** Records **
********************

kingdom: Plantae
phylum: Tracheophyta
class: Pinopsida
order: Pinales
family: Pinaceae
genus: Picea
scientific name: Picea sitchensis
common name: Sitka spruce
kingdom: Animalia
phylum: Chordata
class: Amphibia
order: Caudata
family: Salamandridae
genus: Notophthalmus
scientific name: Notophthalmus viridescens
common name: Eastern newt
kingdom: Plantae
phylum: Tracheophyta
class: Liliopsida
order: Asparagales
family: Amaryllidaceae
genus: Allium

********************

Reproduce word for word every line of the items from the line containing "phylum: Chordata" through the last line of the items, inclusive.

** Reply **
phylum: Chordata
class: Amphibia
order: Caudata
family: Salamandridae
genus: Notophthalmus
scientific name: Notophthalmus viridescens
common name: Eastern newt
kingdom: Plantae
phylum: Tracheophyta
class: Liliopsida
order: Asparagales
family: Amaryllidaceae
genus: Allium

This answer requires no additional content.